Data extracted from a collection:
>>>>>
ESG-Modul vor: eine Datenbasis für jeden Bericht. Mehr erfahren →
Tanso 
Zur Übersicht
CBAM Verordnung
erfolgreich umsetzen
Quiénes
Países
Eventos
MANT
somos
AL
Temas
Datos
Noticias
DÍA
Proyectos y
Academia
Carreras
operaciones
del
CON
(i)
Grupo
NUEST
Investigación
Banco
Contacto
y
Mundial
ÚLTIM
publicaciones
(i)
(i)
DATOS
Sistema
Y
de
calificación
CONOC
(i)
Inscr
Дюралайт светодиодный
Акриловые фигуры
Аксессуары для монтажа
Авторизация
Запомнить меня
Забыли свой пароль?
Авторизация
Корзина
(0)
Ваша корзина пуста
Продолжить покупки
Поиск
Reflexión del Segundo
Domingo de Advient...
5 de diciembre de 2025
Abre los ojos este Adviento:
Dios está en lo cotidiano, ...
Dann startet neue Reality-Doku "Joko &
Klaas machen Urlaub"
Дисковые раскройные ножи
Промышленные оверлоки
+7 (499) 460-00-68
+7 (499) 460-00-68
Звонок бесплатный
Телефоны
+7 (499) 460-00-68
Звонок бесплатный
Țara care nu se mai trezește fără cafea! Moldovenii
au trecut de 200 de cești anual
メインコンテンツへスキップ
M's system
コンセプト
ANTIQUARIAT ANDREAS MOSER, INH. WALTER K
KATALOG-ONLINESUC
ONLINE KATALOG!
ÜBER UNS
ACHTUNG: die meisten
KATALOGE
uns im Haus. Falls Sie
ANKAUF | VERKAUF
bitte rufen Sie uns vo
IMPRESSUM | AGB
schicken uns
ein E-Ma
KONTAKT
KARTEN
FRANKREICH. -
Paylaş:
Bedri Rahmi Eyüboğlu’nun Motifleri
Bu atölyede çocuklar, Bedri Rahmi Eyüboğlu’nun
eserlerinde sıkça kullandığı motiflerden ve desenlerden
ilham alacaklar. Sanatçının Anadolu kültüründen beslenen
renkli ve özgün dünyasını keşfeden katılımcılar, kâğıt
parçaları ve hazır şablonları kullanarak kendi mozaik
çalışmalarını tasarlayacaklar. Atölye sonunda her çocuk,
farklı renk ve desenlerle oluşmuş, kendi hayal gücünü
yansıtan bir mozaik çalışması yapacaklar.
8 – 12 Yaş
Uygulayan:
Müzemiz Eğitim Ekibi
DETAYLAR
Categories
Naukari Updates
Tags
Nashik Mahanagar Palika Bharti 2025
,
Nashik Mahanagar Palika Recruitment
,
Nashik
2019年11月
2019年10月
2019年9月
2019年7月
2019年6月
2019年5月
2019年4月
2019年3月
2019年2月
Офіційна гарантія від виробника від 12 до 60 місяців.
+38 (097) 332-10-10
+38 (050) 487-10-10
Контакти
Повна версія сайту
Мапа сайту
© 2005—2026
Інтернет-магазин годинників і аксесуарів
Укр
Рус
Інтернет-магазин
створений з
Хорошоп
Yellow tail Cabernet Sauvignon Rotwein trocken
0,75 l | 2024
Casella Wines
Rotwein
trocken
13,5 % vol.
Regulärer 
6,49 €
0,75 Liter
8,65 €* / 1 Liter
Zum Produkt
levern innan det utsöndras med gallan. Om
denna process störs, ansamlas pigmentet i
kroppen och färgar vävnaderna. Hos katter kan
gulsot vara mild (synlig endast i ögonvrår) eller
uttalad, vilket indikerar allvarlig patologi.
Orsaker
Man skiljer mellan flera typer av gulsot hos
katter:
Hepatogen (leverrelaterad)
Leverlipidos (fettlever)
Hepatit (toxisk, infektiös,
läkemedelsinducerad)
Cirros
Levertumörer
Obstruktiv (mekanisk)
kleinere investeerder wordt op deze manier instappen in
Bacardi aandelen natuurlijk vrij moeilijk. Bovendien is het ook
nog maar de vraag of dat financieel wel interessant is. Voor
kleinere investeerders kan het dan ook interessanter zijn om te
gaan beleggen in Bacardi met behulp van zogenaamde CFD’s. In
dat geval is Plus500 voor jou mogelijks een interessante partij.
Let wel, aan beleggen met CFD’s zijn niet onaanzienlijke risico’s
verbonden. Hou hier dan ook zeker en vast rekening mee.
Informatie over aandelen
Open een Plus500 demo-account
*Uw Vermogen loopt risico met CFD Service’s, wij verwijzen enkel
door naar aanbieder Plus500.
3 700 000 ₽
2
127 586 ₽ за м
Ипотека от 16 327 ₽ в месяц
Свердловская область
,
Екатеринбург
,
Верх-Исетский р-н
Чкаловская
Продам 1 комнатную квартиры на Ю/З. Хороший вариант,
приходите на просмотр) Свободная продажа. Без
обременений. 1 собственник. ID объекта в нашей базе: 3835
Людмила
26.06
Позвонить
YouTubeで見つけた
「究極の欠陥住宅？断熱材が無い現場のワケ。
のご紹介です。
<<<<<
__Directive__:
A complete, exact repeat of the records is the required answer.

__Answer for the task__:
ESG-Modul vor: eine Datenbasis für jeden Bericht. Mehr erfahren →
Tanso 
Zur Übersicht
CBAM Verordnung
erfolgreich umsetzen
Quiénes
Países
Eventos
MANT
somos
AL
Temas
Datos
Noticias
DÍA
Proyectos y
Academia
Carreras
operaciones
del
CON
(i)
Grupo
NUEST
Investigación
Banco
Contacto
y
Mundial
ÚLTIM
publicaciones
(i)
(i)
DATOS
Sistema
Y
de
calificación
CONOC
(i)
Inscr
Дюралайт светодиодный
Акриловые фигуры
Аксессуары для монтажа
Авторизация
Запомнить меня
Забыли свой пароль?
Авторизация
Корзина
(0)
Ваша корзина пуста
Продолжить покупки
Поиск
Reflexión del Segundo
Domingo de Advient...
5 de diciembre de 2025
Abre los ojos este Adviento:
Dios está en lo cotidiano, ...
Dann startet neue Reality-Doku "Joko &
Klaas machen Urlaub"
Дисковые раскройные ножи
Промышленные оверлоки
+7 (499) 460-00-68
+7 (499) 460-00-68
Звонок бесплатный
Телефоны
+7 (499) 460-00-68
Звонок бесплатный
Țara care nu se mai trezește fără cafea! Moldovenii
au trecut de 200 de cești anual
メインコンテンツへスキップ
M's system
コンセプト
ANTIQUARIAT ANDREAS MOSER, INH. WALTER K
KATALOG-ONLINESUC
ONLINE KATALOG!
ÜBER UNS
ACHTUNG: die meisten
KATALOGE
uns im Haus. Falls Sie
ANKAUF | VERKAUF
bitte rufen Sie uns vo
IMPRESSUM | AGB
schicken uns
ein E-Ma
KONTAKT
KARTEN
FRANKREICH. -
Paylaş:
Bedri Rahmi Eyüboğlu’nun Motifleri
Bu atölyede çocuklar, Bedri Rahmi Eyüboğlu’nun
eserlerinde sıkça kullandığı motiflerden ve desenlerden
ilham alacaklar. Sanatçının Anadolu kültüründen beslenen
renkli ve özgün dünyasını keşfeden katılımcılar, kâğıt
parçaları ve hazır şablonları kullanarak kendi mozaik
çalışmalarını tasarlayacaklar. Atölye sonunda her çocuk,
farklı renk ve desenlerle oluşmuş, kendi hayal gücünü
yansıtan bir mozaik çalışması yapacaklar.
8 – 12 Yaş
Uygulayan:
Müzemiz Eğitim Ekibi
DETAYLAR
Categories
Naukari Updates
Tags
Nashik Mahanagar Palika Bharti 2025
,
Nashik Mahanagar Palika Recruitment
,
Nashik
2019年11月
2019年10月
2019年9月
2019年7月
2019年6月
2019年5月
2019年4月
2019年3月
2019年2月
Офіційна гарантія від виробника від 12 до 60 місяців.
+38 (097) 332-10-10
+38 (050) 487-10-10
Контакти
Повна версія сайту
Мапа сайту
© 2005—2026
Інтернет-магазин годинників і аксесуарів
Укр
Рус
Інтернет-магазин
створений з
Хорошоп
Yellow tail Cabernet Sauvignon Rotwein trocken
0,75 l | 2024
Casella Wines
Rotwein
trocken
13,5 % vol.
Regulärer 
6,49 €
0,75 Liter
8,65 €* / 1 Liter
Zum Produkt
levern innan det utsöndras med gallan. Om
denna process störs, ansamlas pigmentet i
kroppen och färgar vävnaderna. Hos katter kan
gulsot vara mild (synlig endast i ögonvrår) eller
uttalad, vilket indikerar allvarlig patologi.
Orsaker
Man skiljer mellan flera typer av gulsot hos
katter:
Hepatogen (leverrelaterad)
Leverlipidos (fettlever)
Hepatit (toxisk, infektiös,
läkemedelsinducerad)
Cirros
Levertumörer
Obstruktiv (mekanisk)
kleinere investeerder wordt op deze manier instappen in
Bacardi aandelen natuurlijk vrij moeilijk. Bovendien is het ook
nog maar de vraag of dat financieel wel interessant is. Voor
kleinere investeerders kan het dan ook interessanter zijn om te
gaan beleggen in Bacardi met behulp van zogenaamde CFD’s. In
dat geval is Plus500 voor jou mogelijks een interessante partij.
Let wel, aan beleggen met CFD’s zijn niet onaanzienlijke risico’s
verbonden. Hou hier dan ook zeker en vast rekening mee.
Informatie over aandelen
Open een Plus500 demo-account
*Uw Vermogen loopt risico met CFD Service’s, wij verwijzen enkel
door naar aanbieder Plus500.
3 700 000 ₽
2
127 586 ₽ за м
Ипотека от 16 327 ₽ в месяц
Свердловская область
,
Екатеринбург
,
Верх-Исетский р-н
Чкаловская
Продам 1 комнатную квартиры на Ю/З. Хороший вариант,
приходите на просмотр) Свободная продажа. Без
обременений. 1 собственник. ID объекта в нашей базе: 3835
Людмила
26.06
Позвонить
YouTubeで見つけた
「究極の欠陥住宅？断熱材が無い現場のワケ。
のご紹介です。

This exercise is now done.